» CHALLENGES:
• a. Decide whether each statement agrees with the essay on U.S. militarism, and back each yes or no with the deciding words quoted from it: (i) The recent film draws on a warning by President Eisenhower. (ii) The author holds that generals make the decisions to fight. (iii) The author finds the film's explanation sufficient.
• b. Carry on the essay on U.S. militarism, picking up right after its final sentence.

» PASSAGE:
--------

Why We Fight

Cliff DuRand
Center for Global Justice, México
Wednesday, November 1, 2006

You may recognize my title as also the title of Frank Capra’s WWII propaganda piece.  His films, designed to provide a popular rationale for the war might have more appropriately been titled “Why We Should Fight!”  –an imperative calling a nation to arms.  Currently there is another film titled “Why We Fight” which some of you have seen since the Center for Global Justice showed it recently.  It draws on President Eisenhower’s warning about the dangers of a military-industrial-congressional complex to offer an explanation of why the U.S. has become so militaristic in the last half century.  The argument of the film is basically that if you have the technical capacity to do something, you are more likely to do it; if what are euphemistically called “defense” contractors make lots of fancy weapons because it is highly profitable to do so, you’re going to find a war where you can use them.  This reminds me of John Dewey’s observation that if you give a child a hammer, suddenly everything is going to need pounding.

While such an explanation is good as far as it goes, it doesn’t go far enough.  While it is true that having the capacity to do something makes it easier to do it, the explanation for the wars of the last half century is more than generals wanting to play with their new toys –especially since it is politicians, not generals, who make the decisions to fight.  So, my title is more a question: why is it that we fight?  And as you will see, it comes down to the question, why do we fight their wars?

--------

» RECORDS SUPPLIED:
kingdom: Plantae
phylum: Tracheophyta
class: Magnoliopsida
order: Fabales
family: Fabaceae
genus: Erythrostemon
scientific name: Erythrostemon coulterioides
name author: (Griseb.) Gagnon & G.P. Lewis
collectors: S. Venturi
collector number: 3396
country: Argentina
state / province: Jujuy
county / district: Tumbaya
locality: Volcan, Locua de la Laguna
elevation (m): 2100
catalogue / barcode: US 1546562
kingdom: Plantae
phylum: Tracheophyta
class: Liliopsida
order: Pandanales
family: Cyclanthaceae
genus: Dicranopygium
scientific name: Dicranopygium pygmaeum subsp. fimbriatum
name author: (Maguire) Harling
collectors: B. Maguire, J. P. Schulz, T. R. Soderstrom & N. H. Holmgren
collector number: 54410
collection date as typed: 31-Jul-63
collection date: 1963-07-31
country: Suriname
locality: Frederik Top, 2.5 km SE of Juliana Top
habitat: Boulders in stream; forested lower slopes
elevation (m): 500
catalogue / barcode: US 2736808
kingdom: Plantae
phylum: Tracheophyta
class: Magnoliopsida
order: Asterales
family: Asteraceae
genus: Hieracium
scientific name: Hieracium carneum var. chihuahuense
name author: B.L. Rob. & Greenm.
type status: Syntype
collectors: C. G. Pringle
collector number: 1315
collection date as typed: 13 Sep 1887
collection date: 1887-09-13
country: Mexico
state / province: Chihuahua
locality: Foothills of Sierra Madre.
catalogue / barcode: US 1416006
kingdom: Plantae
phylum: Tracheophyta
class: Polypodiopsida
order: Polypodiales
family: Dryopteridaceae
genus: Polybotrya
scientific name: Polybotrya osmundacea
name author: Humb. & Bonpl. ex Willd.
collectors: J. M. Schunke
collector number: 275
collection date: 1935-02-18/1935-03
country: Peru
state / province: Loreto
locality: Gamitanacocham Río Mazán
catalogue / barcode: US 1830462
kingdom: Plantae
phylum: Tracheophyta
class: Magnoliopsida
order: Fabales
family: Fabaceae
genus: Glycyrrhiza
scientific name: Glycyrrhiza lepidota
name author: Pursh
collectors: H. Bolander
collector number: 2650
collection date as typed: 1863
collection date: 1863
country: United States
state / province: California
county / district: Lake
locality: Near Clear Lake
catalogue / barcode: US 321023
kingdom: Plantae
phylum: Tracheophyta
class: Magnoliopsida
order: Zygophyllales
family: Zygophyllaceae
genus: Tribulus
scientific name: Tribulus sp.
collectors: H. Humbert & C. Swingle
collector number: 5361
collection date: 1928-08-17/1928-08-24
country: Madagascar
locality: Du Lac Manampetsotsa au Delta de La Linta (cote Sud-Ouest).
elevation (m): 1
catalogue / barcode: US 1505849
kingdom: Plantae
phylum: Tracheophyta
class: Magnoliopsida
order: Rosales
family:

--------

» RESULTS IN ORDER:
• a.
(i) Yes: "It draws on President Eisenhower’s warning about the dangers of a military-industrial-congressional complex"
(ii) No: "it is politicians, not generals, who make the decisions to fight"
(iii) No: "While such an explanation is good as far as it goes, it doesn’t go far enough."

• b.
Let me begin by asking who the “we” is that is referred to in the question?  Modern wars are fought by nation-states.  Along with the corporation, the nation-state is one of the dominant institutions of our times.  But what is a nation-state?  The hyphenation suggests a linking of two entities, a nation and a state.  Historically, since the rise of bourgeois society nation and state have been linked to the extent that in many minds the nation-state came to be thought of as a single (although complex) entity.  However, in fact they are
separable but related social phenomena.  The term ‘nation’ refers to an interconnected population that has a sense of their common unity.  A nation exists both objectively in its compatriots interdependence and subjectively in the consciousness they share.  The term ‘state’, on the other hand, refers to the political institutions that rule over the population of a certain territory or country where the members of one (or more) nation might live.  The people are the nation; the political institutions are the state.

This distinction is important for the question I am considering because we need to understand that it is states that make war.  Although wars are typically made in the name of “the nation” and it is the people who are enlisted to fight, nations seldom make wars.  It is the state, led by a political elite, who makes wars.  Usually a nation has to be manipulated into accepting or supporting a war.  That shouldn’t be surprising since it is the people who have to do the fighting and dying and pay for the war.

This fact is one that is obvious to us in the case of the present war in Iraq.  It is now generally understood that public support for the U.S. invasion of that country was achieved by stoking popular fear and by blatant deception.  But Bush and the neocons didn’t invent such manipulation.  In 1964 the Johnson administration used a fictitious attack on U.S. ships in the Gulf of Tonkin to win congressional and public support for a war on Vietnam.  And, don’t forget the Maine, the U.S. ship that was blown up in Havana harbor in 1898, supposedly by Spain, and became the pretext for U.S. intervention in Cuba’s war for independence.  It is now pretty well established that Spain had nothing to do with it, and there is even some evidence that suggests that it was an inside job deliberately designed to provoke public opinion to support what became a major imperialist expansion by the U.S.  We can see manipulation of the people even in the case of WWII –the last “good war.”  Public opinion had been overwhelmingly opposed to U.S. entry into that war, not only because of pacifist sentiments but also because of an isolationism that was wary of involvement in European wars.  The Japanese attack on Pearl Harbor, which intelligence had warned was coming but which was allowed to happen anyway, was used to swing public opinion to support not only a U.S. war against Japan, but also entry into the war in Europe.  Historians can offer many other examples where a reluctant nation has been manipulated by its political leadership to support war.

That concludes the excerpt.